Recently Issued Accounting Pronouncements Not Yet Adopted

    In March 2022, the FASB issued ASU No. 2022-01, Derivatives and Hedging (Topic 815): Fair Value Hedging—Portfolio Layer Method ("ASU 2022-01") related to the portfolio layer method of hedge accounting. The amendments allow nonprepayable financial assets to be included in a closed portfolio hedge using the portfolio layer method. ASU 2022-01 also allows for multiple hedged layers to be designated for a single closed portfolio of financial assets or one or more beneficial interests secured by a portfolio of financial instruments The amendments are effective for fiscal years beginning after December 15, 2022, including interim periods within those fiscal years. Early adoption is permitted. The Company is evaluating the effect of adopting this new accounting guidance, but does not expect the adoption to have a material impact on the Company's financial statements.

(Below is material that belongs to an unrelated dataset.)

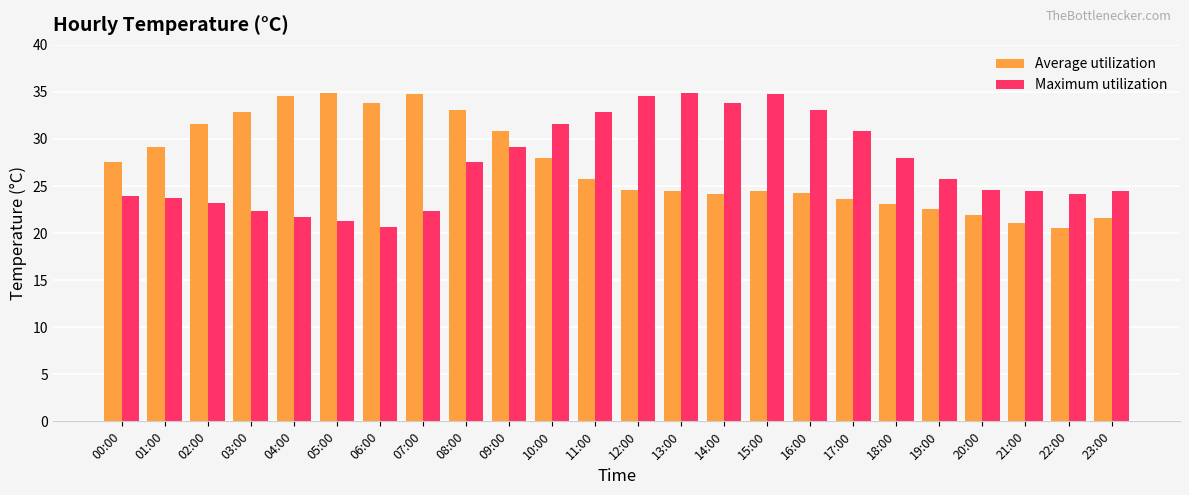

What is the highest value of the Average utilization series?

34.9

In March 2022, the FASB issued ASU No. 2022-02, Financial Instruments - Credit Losses (Topic 326): Troubled Debt Restructurings and Vintage Disclosures (“ASU 2022-02”) related to troubled debt restructuring and vintage disclosures for financing receivables. The amendments eliminate recognition and measurement guidance for troubled debt restructurings for creditors and requires entities to evaluate if the modification represents a new loan or a continuation of the existing loan. ASU 2022-02 also enhances disclosure requirements for certain loan refinancing and restructurings made to borrowers experiencing financial difficulty and requires disclosure of current period write-offs by year of origination for financing receivables. The amendments are effective for fiscal years beginning after December 15, 2022, including interim periods within those fiscal years. Early adoption permitted. The Company is evaluating the effect of adopting this new accounting guidance, but does not expect the adoption to have a material impact on the Company’s financial statements.

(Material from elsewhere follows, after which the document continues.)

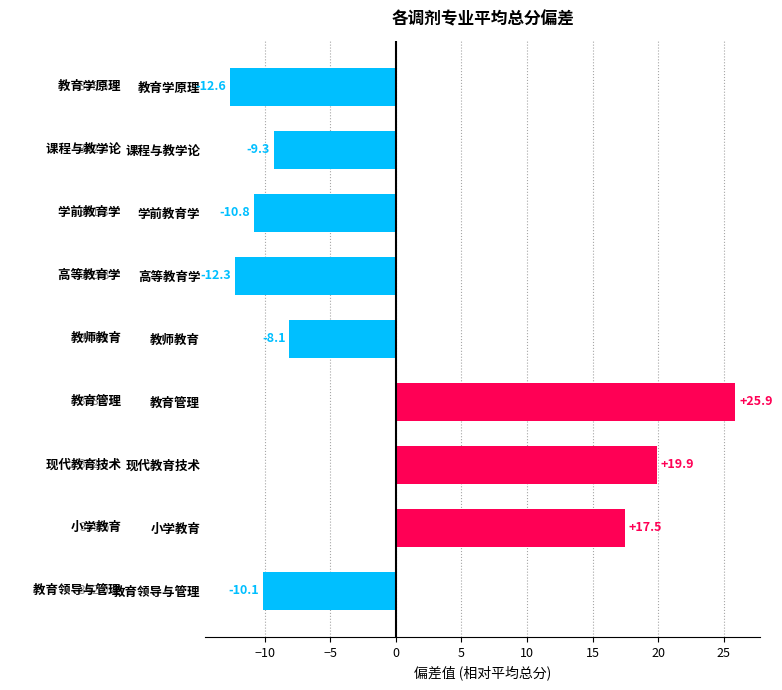

How many values are below zero?

6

In March 2022, the SEC staff released Staff Accounting Bulletin No. 121 ("SAB 121"), which expressed the views of the SEC staff regarding the accounting for obligations to safeguard crypto-assets an entity holds for users of its crypto platform. This guidance requires entities that hold crypto-assets on behalf of platform users to recognize liability to reflect the entity’s obligation to safeguard the crypto-assets held for its platform users. The liability should be measured at initial recognition and each reporting date at the fair value of the crypto-assets that the entity is responsible for holding for its platform users. The entity should also recognize an asset at the same time that it recognizes the safeguarding liability, measured at initial recognition and each reporting date at the fair value of the crypto-assets held for its platform users. The entity should also describe the asset and the corresponding liability in the footnotes to the financial statements and consider
including information regarding who (e.g. the company, its agent, or another third party) holds the cryptographic key information, maintains the internal recordkeeping of those assets, and is obligated to secure the assets and protect them from loss or theft. This guidance is effective from the first interim period after June 15, 2022 and should be applied retrospectively. The adoption of this guidance will result in the Company recognizing an asset and liability related to the bitcoin held by the Company on behalf of the Company’s customers. The adoption of this guidance will have no impact to the Company's condensed consolidated statements of operations and condensed consolidated statements of cash flows. If the Company had adopted this standard, the Company's assets and liabilities would have increased by $1.1 billion as of March 31, 2022 and December 31, 2021.